# I am Heart Broken



## Dartanion (Dec 8, 2008)

So here in California we have a BIG Open show known as Gold N Grand and recently I was going to attend the August show. However! they will no longer be offering English classes because it is poorly attended. They give out buckles to 1st -5th place and a series buckle along with saddles bridles etc. I REALLY wanted to go and looking at the results YEAH the classes were small for enligsh.
http://www.murietaequestriancenter.com/results.pdf

However, I'm heartbroken they want to call of the english. I was thinking of getting a petition(sp) together and getting as many people as I can to sign it or else promise to register for the August show. I understand the economy sucks (classes are $100.00 each but that's for all three days and you win about 4 buckles?!) plus stalls are only $10.00/night!! It's a great show so do you think I would be wasting my time trying to get something together or should I go for it?? They had jumping, Eq, pleasure, HUS, just OMG amazing and... I really think I might cry :-(


----------



## Speed Racer (Oct 21, 2009)

Before you start a petition, contact the show committee and see if petitioning them would do any good. 
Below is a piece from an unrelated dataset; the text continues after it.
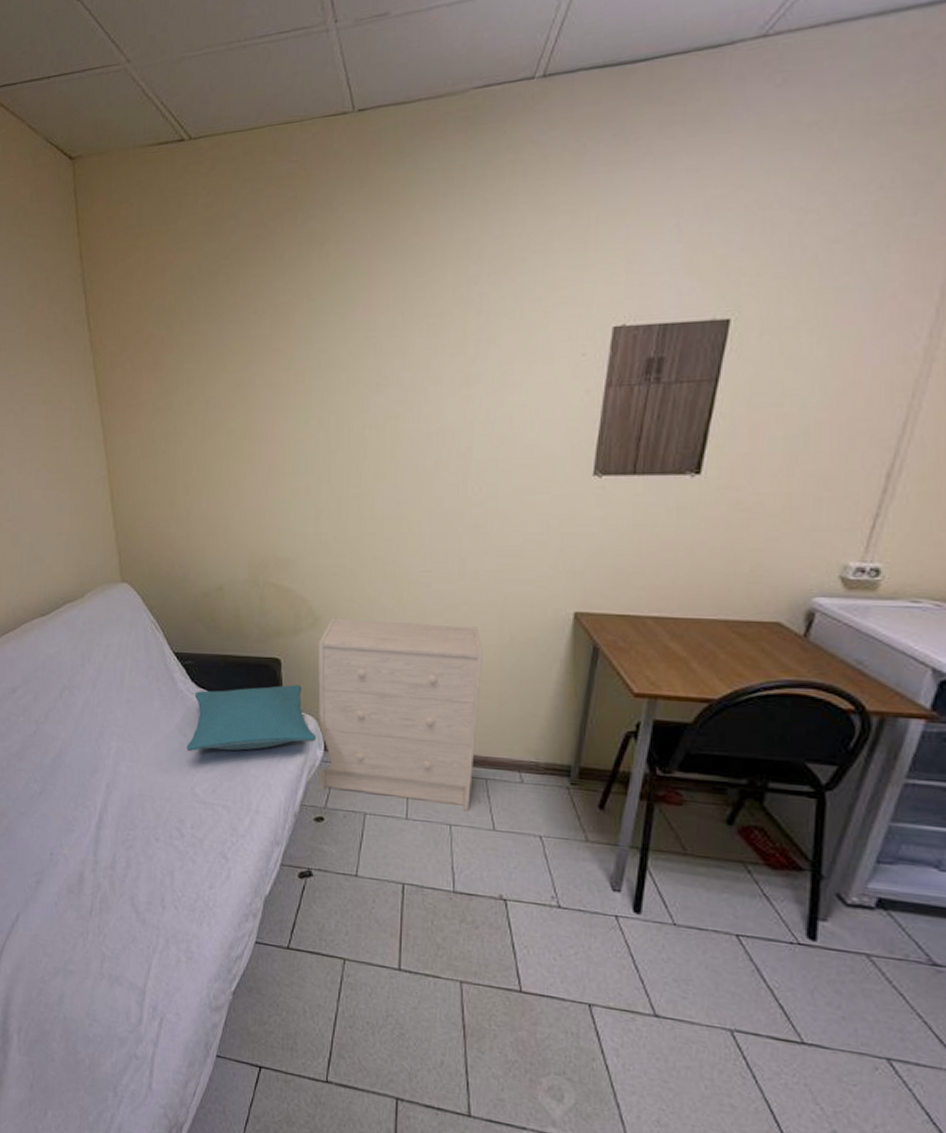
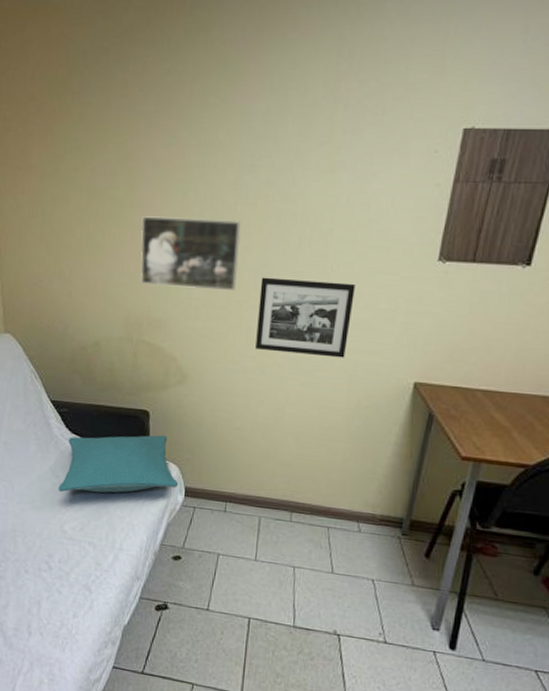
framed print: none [261,445,371,524] -> present [140,216,242,292]
dresser: present [318,618,484,812] -> none [178,376,333,556]
picture frame: none [393,505,501,590] -> present [255,277,355,358]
If they tell you no, the classes are cancelled, then there's nothing you can do for this year. However, if you can present them with a petition that has an overwhelming number of people on it, they might reconsider offering the classes next year.

In any case, your first step is contacting the show committee.


----------



## JustDressageIt (Oct 4, 2007)

Unfortunately, if there aren't entries, there aren't entries. How is their advertising? Maybe the word just isn't getting out to the english barns?


----------



## Dartanion (Dec 8, 2008)

JustDressageIt said:


> Unfortunately, if there aren't entries, there aren't entries. How is their advertising? Maybe the word just isn't getting out to the english barns?


I honestly don't know if they advertis at all? I only was told about the show from a friend of mine. It is held about 2ish hours from me so that could be why but yeah I don't remember seeing much about the show other than if you visit the site.


----------



## kchfuller (Feb 1, 2008)

Dude.. Void and I wanted to go this year too and are so bummed that they canceled it! I never knew about it till about a year ago ... Let me know what the show people say!


----------



## JustDressageIt (Oct 4, 2007)

Dartanion said:


> I honestly don't know if they advertis at all? I only was told about the show from a friend of mine. It is held about 2ish hours from me so that could be why but yeah I don't remember seeing much about the show other than if you visit the site.


Maybe you could approach the committee about advertising in your area more, and perhaps volunteer to do it? If they don't advertise beyond the basic word of mouth or basic basic ads, then that would likely be a place to start


----------



## upnover (Jan 17, 2008)

$100 a class? And only $10 for stalls?!?!? Wow. My classes are usually $35-45 a piece. And stalls are $200 for the week! 

Other people have better ideas then I do. But I do 2nd calling the show management and seeing if there's anything you can do about it. Usually if the prize list is out, it's out and there's no changing the show.


----------



## Dartanion (Dec 8, 2008)

upnover said:


> $100 a class? And only $10 for stalls?!?!? Wow. My classes are usually $35-45 a piece. And stalls are $200 for the week!
> 
> Other people have better ideas then I do. But I do 2nd calling the show management and seeing if there's anything you can do about it. Usually if the prize list is out, it's out and there's no changing the show.


thank you and yeah the $100 pays for all three days you show! and you get a buckle if you place 1st -5th EACH day!! I will be contacting them soon .

Thank you too JustDressageIt you were/are very helpful!


----------



## aforred (May 12, 2010)

You might have better luck if you can find people you know who would like to go (free advertising for the show), and maybe find some class sponsors. Just a thought.


----------